§ **Estratto scelto**:
▼▼▼

Mediaset: dopo conferma condanna, Berlusconi rilancia progetto "Forza Italia"
Ha fatto immediatamente il giro del mondo la sentenza della Cassazione sul processo
Mediaset, con la conferma della condanna di Silvio Berlusconi a quattro anni di reclusione;
e il rinvio alla Corte d’appello di Milano per rideterminare l’interdizione di cinque
anni dai pubblici uffici. L’ex premier parla di accanimento giudiziario senza precedenti,
ma annuncia di voler restare in campo. E mentre il capo dello Stato Napolitano invita
a rispettare la magistratura, le forze politiche riflettono sulle conseguenze della
sentenza sul futuro della legislatura. Servizio di Giampiero Guadagni:
Dopo sette ore
di Camera di Consiglio i giudici della Cassazione hanno dunque confermato definitivamente
la condanna di Berlusconi per frode fiscale in relazione all’acquisto di diritti televisivi,
ma hanno rinviato alla Corte d'Appello di Milano la decisione sulla interdizione dai
pubblici uffici. Dei quattro anni di reclusione, tre sono coperti da indulto, l’anno
residuo è da scontare ai domiciliari o con l'affidamento ai servizi sociali. Decisione
che sarà presa a metà ottobre. Tra 30 giorni, invece, la giunta delle immunità deciderà
sulla decadenza del mandato da senatore di Berlusconi. E mentre i suoi legali, Coppi
e Ghedini, preannunciano un ricorso nelle sedi europee, l’ex premier in un videomessaggio
parla di sentenza fondata sul nulla, definendo irresponsabile una parte della magistratura.
Quanto all’impegno politico, Berlusconi non intende lasciare, anzi rilancia per l’autunno
il progetto Forza Italia. Nel frattempo il Pdl non sembra intenzionato a far cadere
il governo. Immediate e numerose le reazioni. Cautela da Palazzo Chigi: gli interessi
del Paese devono prevalere su quelli di parte, afferma il premier Enrico Letta. La
sentenza va rispettata, eseguita ed applicata, sottolinea il segretario del Pd Epifani.

▲▲▲

§ **Contenuto del dataset**:
▼▼▼

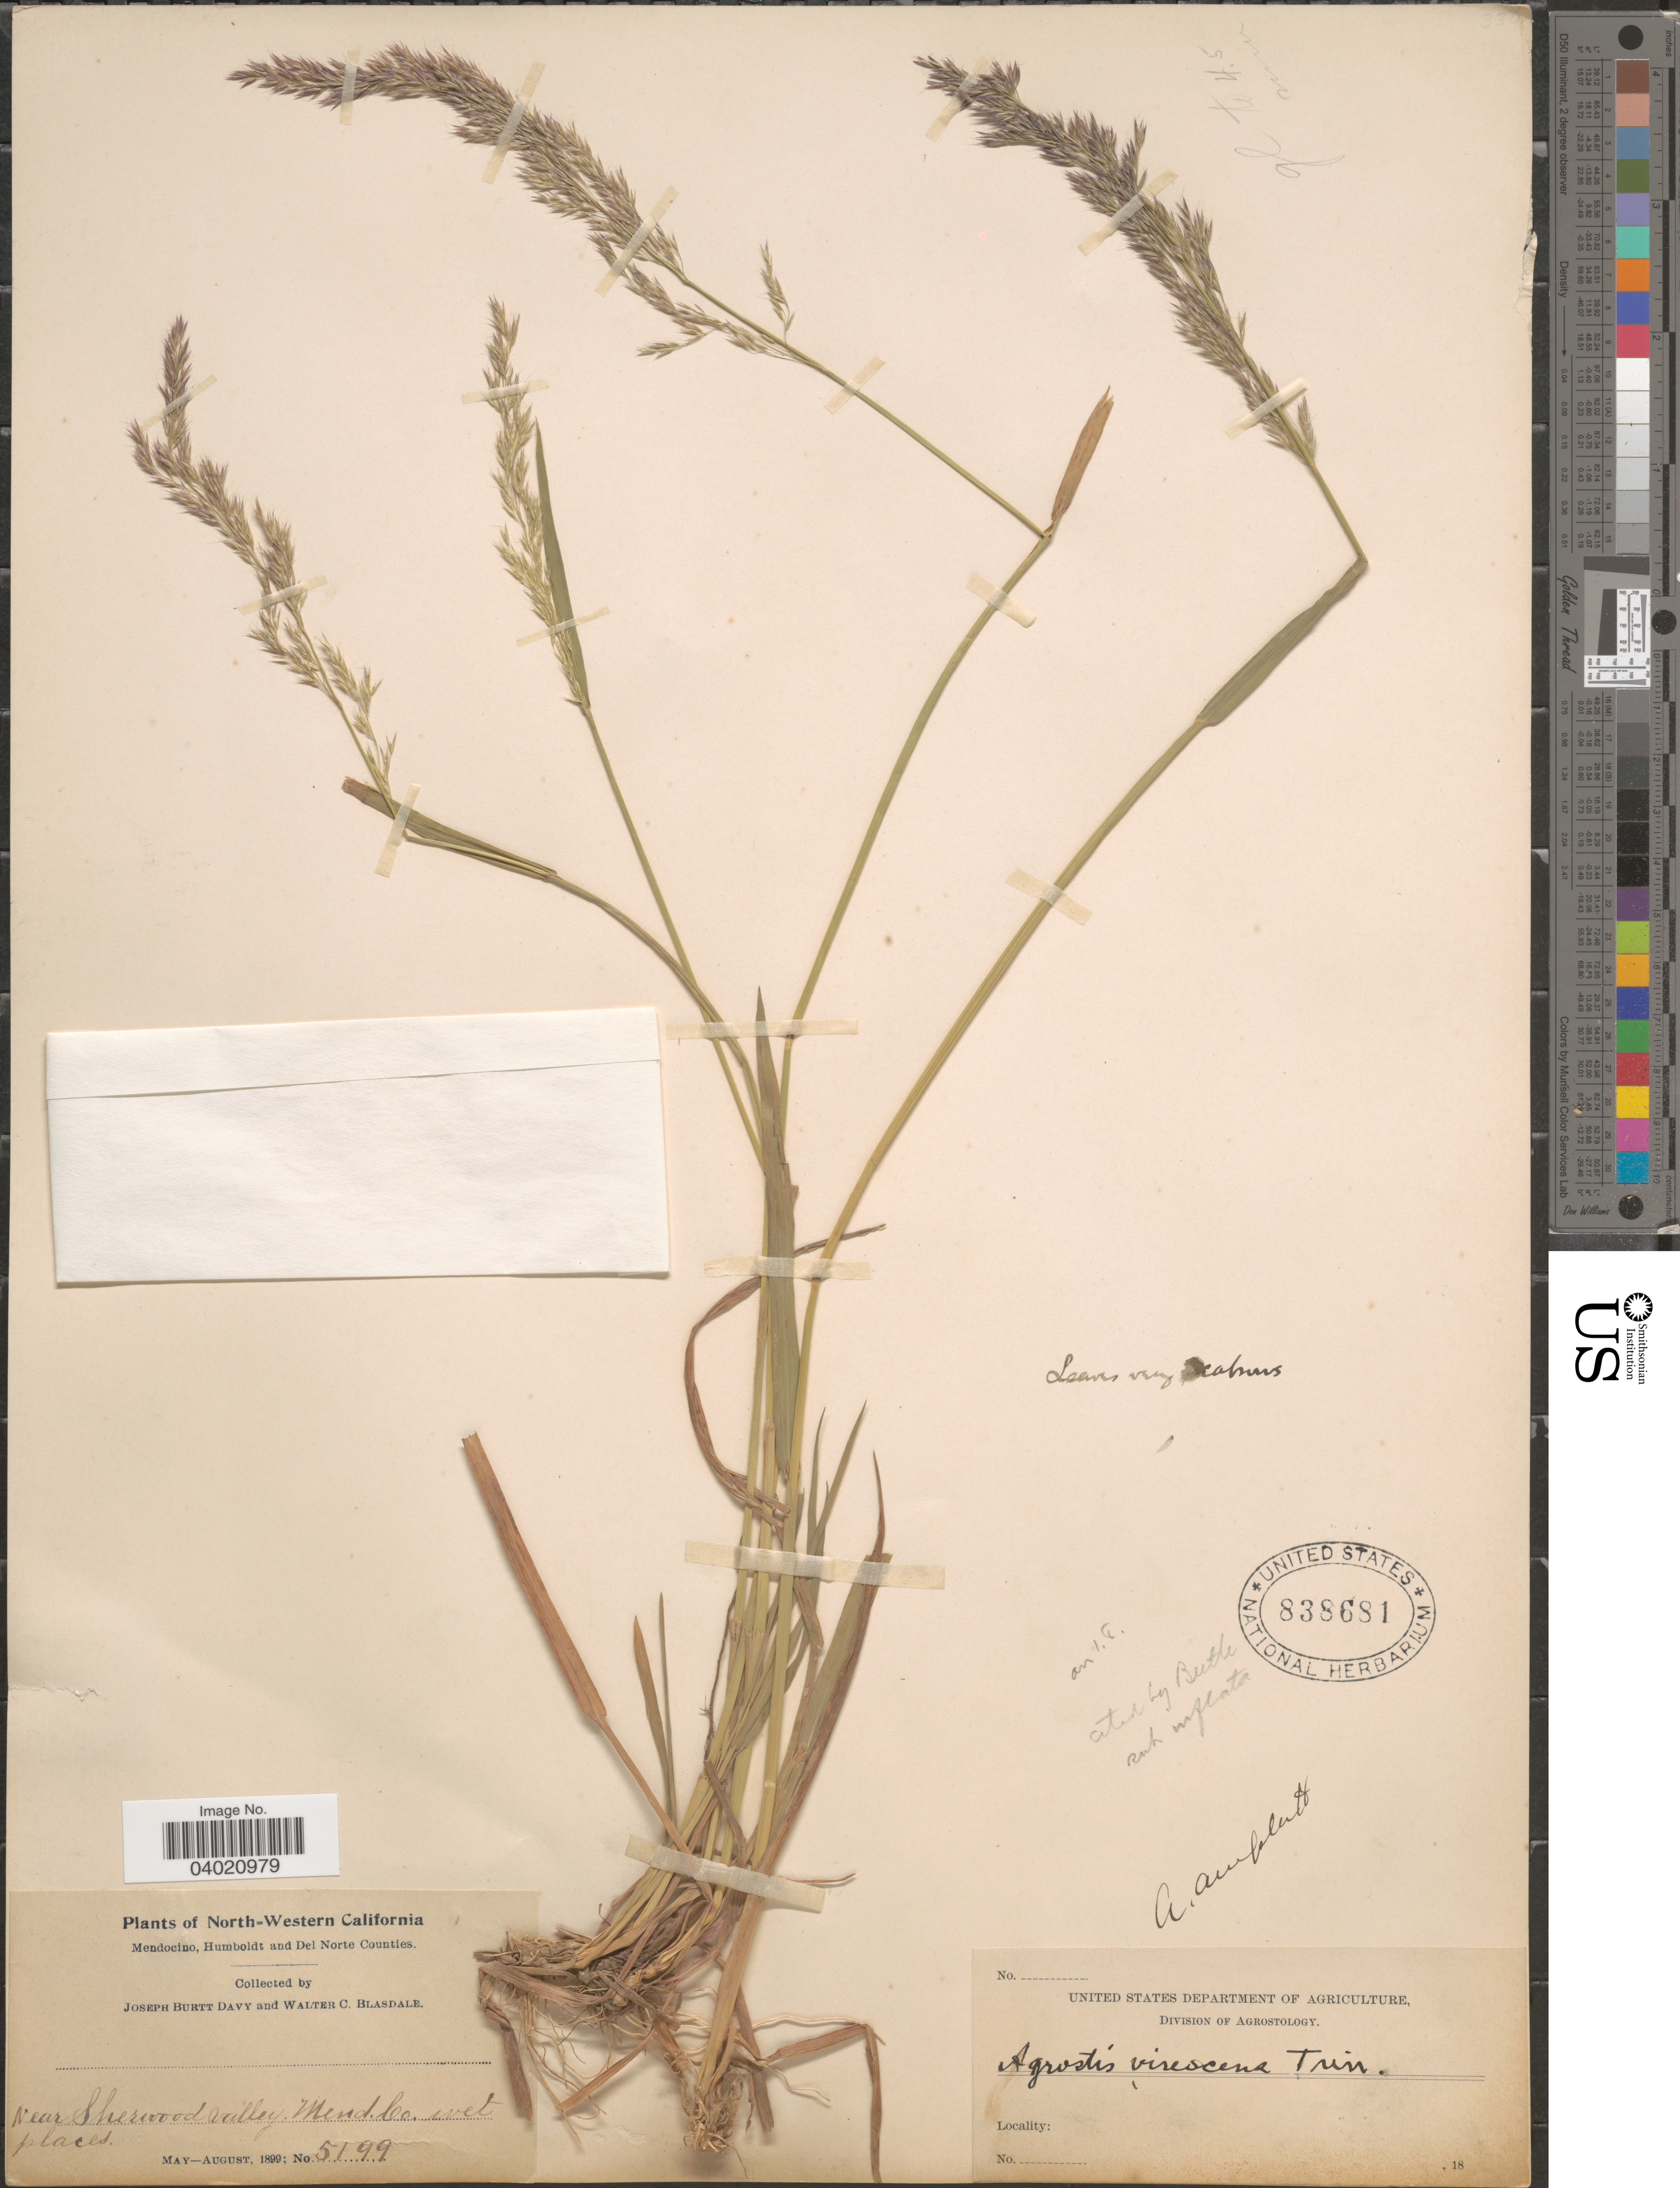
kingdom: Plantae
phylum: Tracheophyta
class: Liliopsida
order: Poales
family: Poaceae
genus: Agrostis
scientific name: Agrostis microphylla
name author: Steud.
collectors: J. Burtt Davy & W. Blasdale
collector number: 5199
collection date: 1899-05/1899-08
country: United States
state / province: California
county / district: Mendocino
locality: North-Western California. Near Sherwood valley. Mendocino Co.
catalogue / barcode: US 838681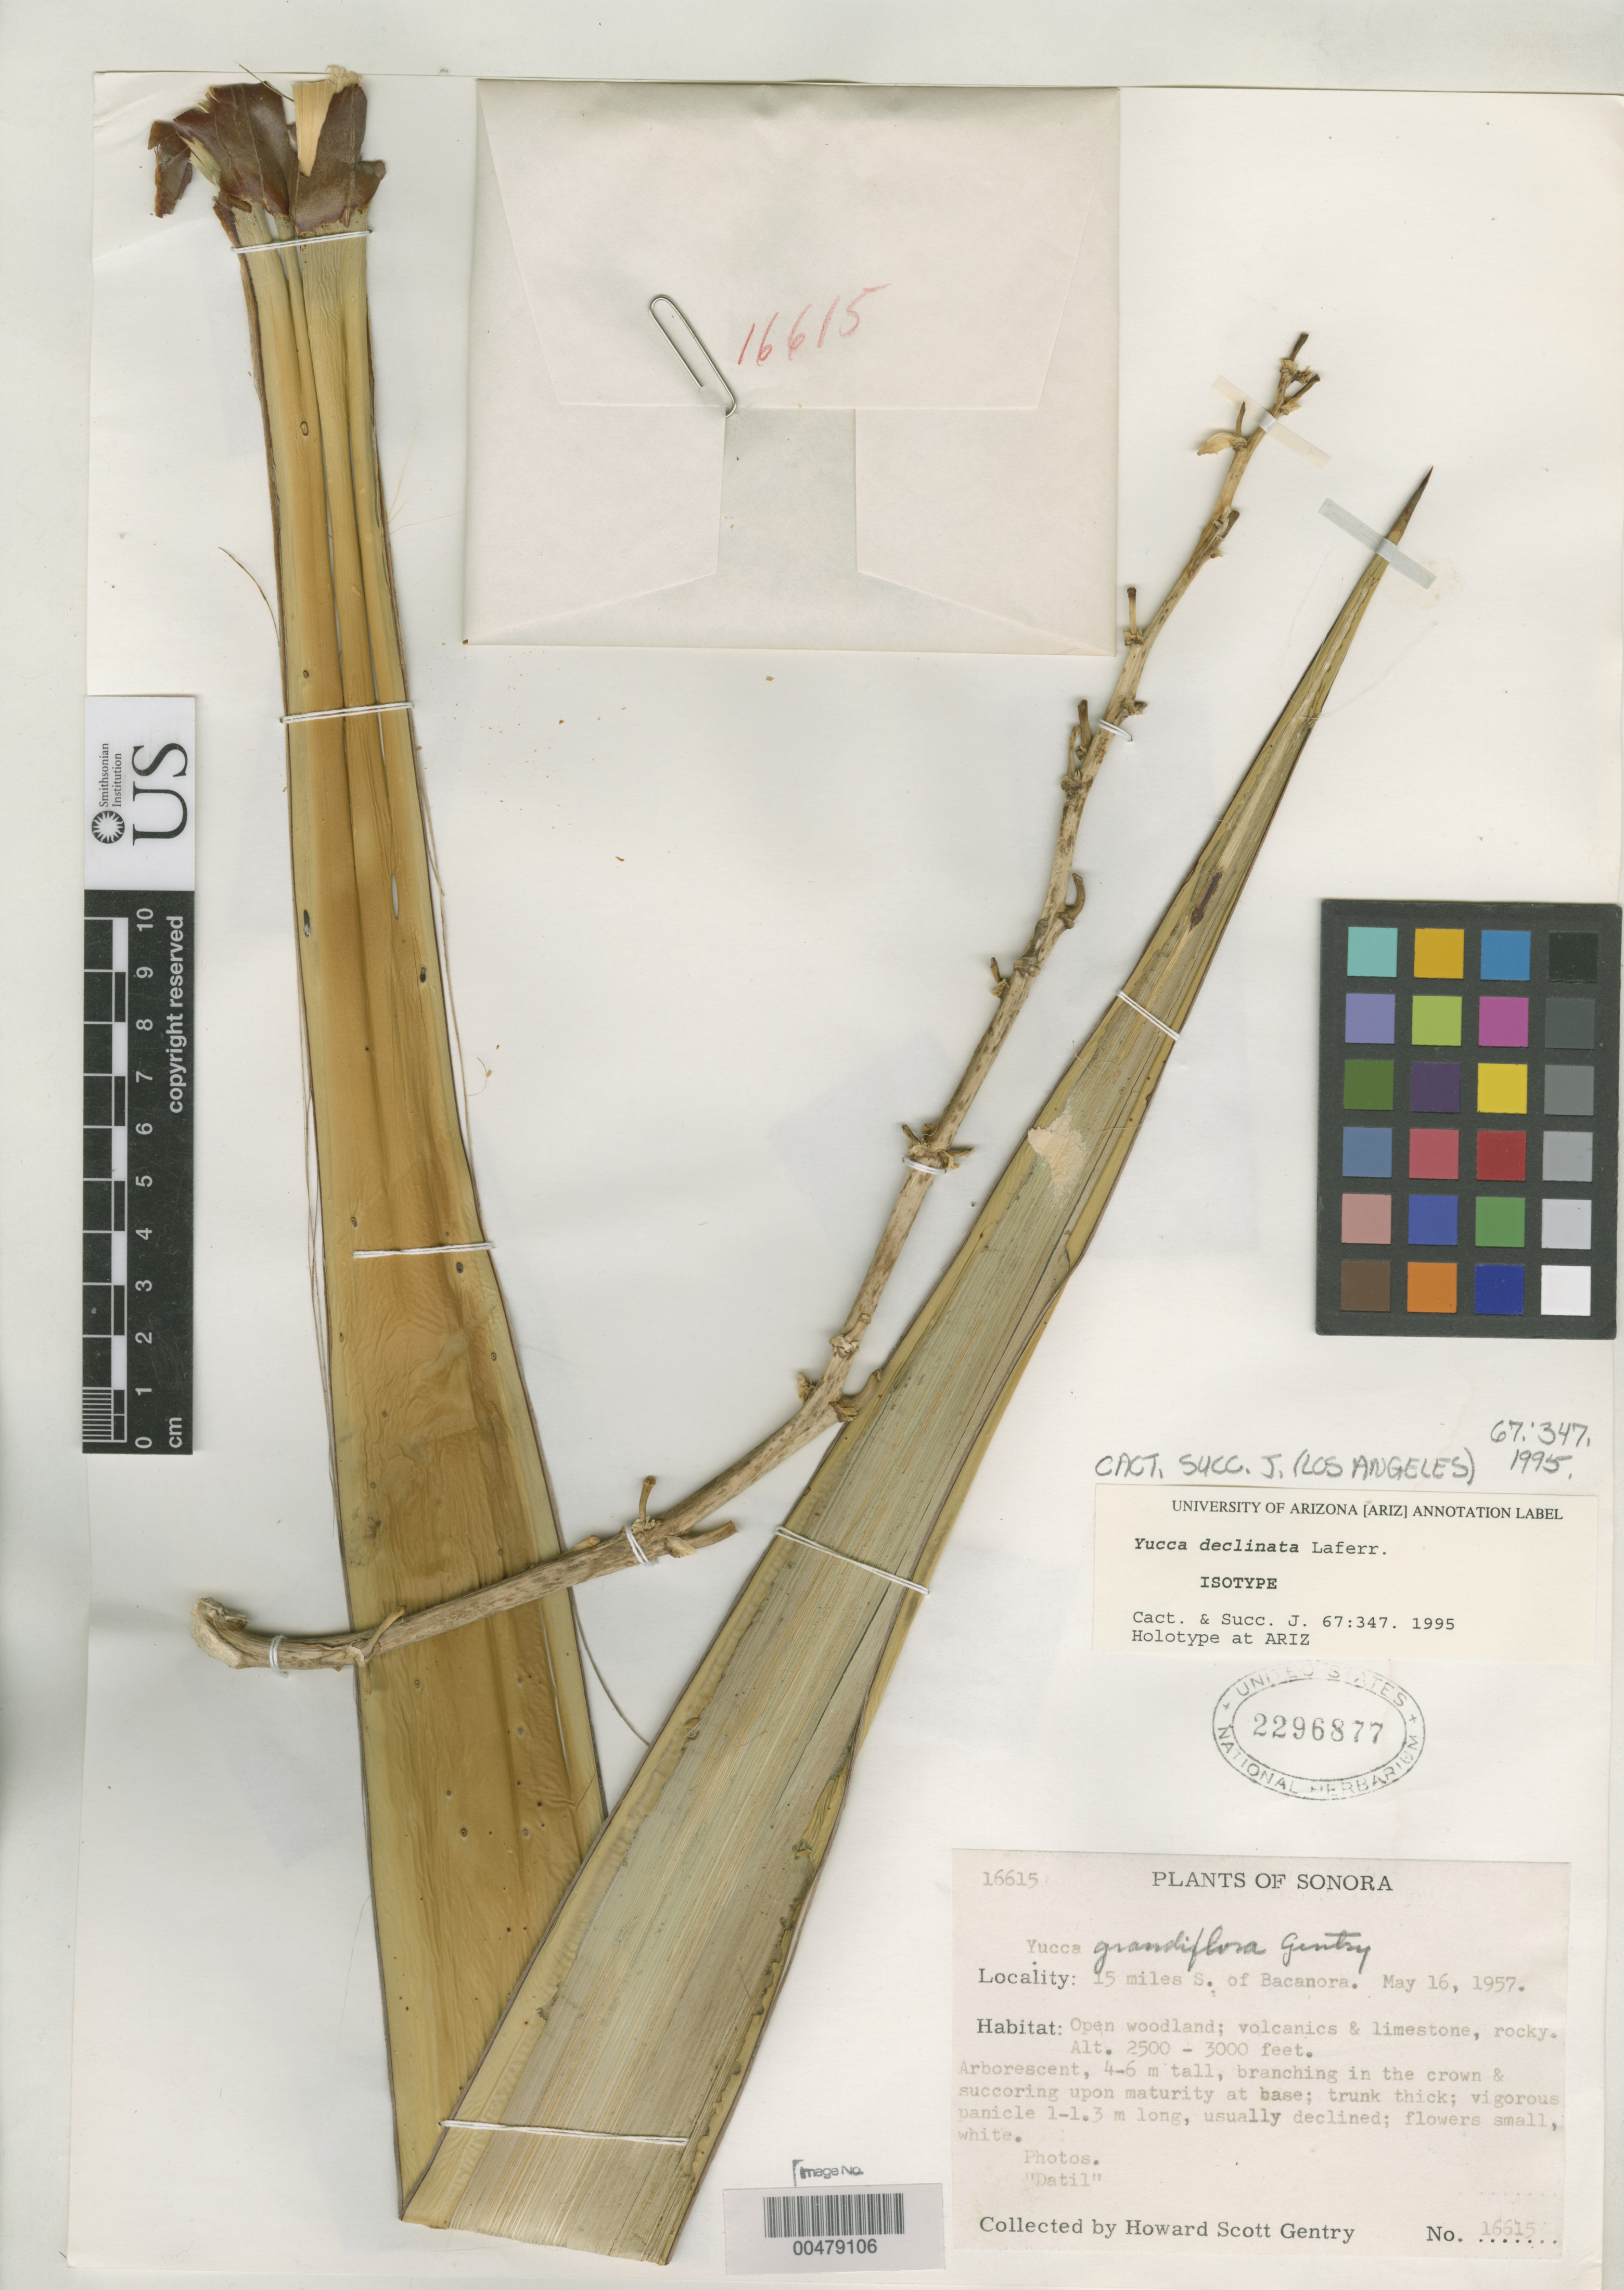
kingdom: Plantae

▲▲▲

§ **Cosa si chiede**:
[A] Indica se ciascuna affermazione concorda con il testo sulla sentenza Mediaset. Rispondi sì o no e cita le parole del testo che lo stabiliscono. (i) La Cassazione ha confermato una condanna a quattro anni di reclusione. (ii) La Cassazione ha deciso direttamente sull'interdizione dai pubblici uffici. (iii) Il Pdl sembra intenzionato a far cadere il governo.
[B] Secondo il testo sulla sentenza Mediaset, quanti dei quattro anni di reclusione sono coperti da indulto?
[C] Prosegui il testo sulla sentenza Mediaset a partire dalla sua ultima frase.
Per svolgere i compiti non servono i record.

§ **Risposte per compito**:
[A]
(i) Sì: "con la conferma della condanna di Silvio Berlusconi a quattro anni di reclusione".
(ii) No: "hanno rinviato alla Corte d'Appello di Milano la decisione sulla interdizione dai pubblici uffici".
(iii) No: "Nel frattempo il Pdl non sembra intenzionato a far cadere il governo".

[B] Tre.

[C]
Ma proprio sul Pd inizia il pressing di Sel e 5 Stelle che chiedono la fine della
maggioranza delle larghe intese. Al Paese serve coesione e serenità, osserva il capo
dello Stato Napolitano che, in una nota, chiede rispetto e fiducia verso la magistratura
e sottolinea: ora ci sono le condizioni per una riforma della giustizia.
Quali
conseguenze avrà sul piano politico questa sentenza della Cassazione? Luca Collodi
lo ha chiesto al prof. Francesco Bonini, ordinario di Scienze politiche
all’Università Lumsa:
R. - Io credo
che paradossalmente questa sentenza, e la situazione che ne consegue, rafforzi - quanto
meno nel breve periodo - il presupposto di necessità da cui è nato il Governo Letta,
con la partecipazione delle maggiori forze politiche e con l’intervento decisivo del
capo dello Stato. Quindi, in questo momento, penso che il governo continui la sua
navigazione, anche proprio nella situazione di smarrimento e di debolezza di tutte
le forze politiche.
D. - Quindi una debolezza che paradossalmente per il governo
diviene un punto di forza…
R. - Paradossalmente sì. Questa è quasi una legge
di lungo periodo della legge italiana, per cui l’equilibrio deriva anche dalla debolezza
degli interlocutori. Un tempo si diceva: lo stato di crisi permanente permette comunque
di trovare stabilità. Certo è una situazione precaria, ma che comunque permette quanto
meno, in questo momento, la sopravvivenza.
D. - Prof. Bonini, lei pensa che
vada fatta una riflessione sul rapporto tra giustizia e politica? C’è un certo disordine
nei rapporti tra poteri dello Stato?
R. - Certamente e ne ha fatto riferimento
anche il capo dello Stato. E’ un problema che viene da lontano, viene ancora prima
di Tangentopoli: il fatto che il nostro sistema costituzione - che si è retto per
decenni su un equilibrio molto complesso - a un certo punto ha cominciato a dare dei
segnali di scricchiolamento. Il problema non è tanto di cambiare regime - passare
da un regime parlamentare a un regime presidenziale o semipresidenziale - quanto di
far giocare effettivamente tutti i poteri dello Stato in coordinamento, in concordia.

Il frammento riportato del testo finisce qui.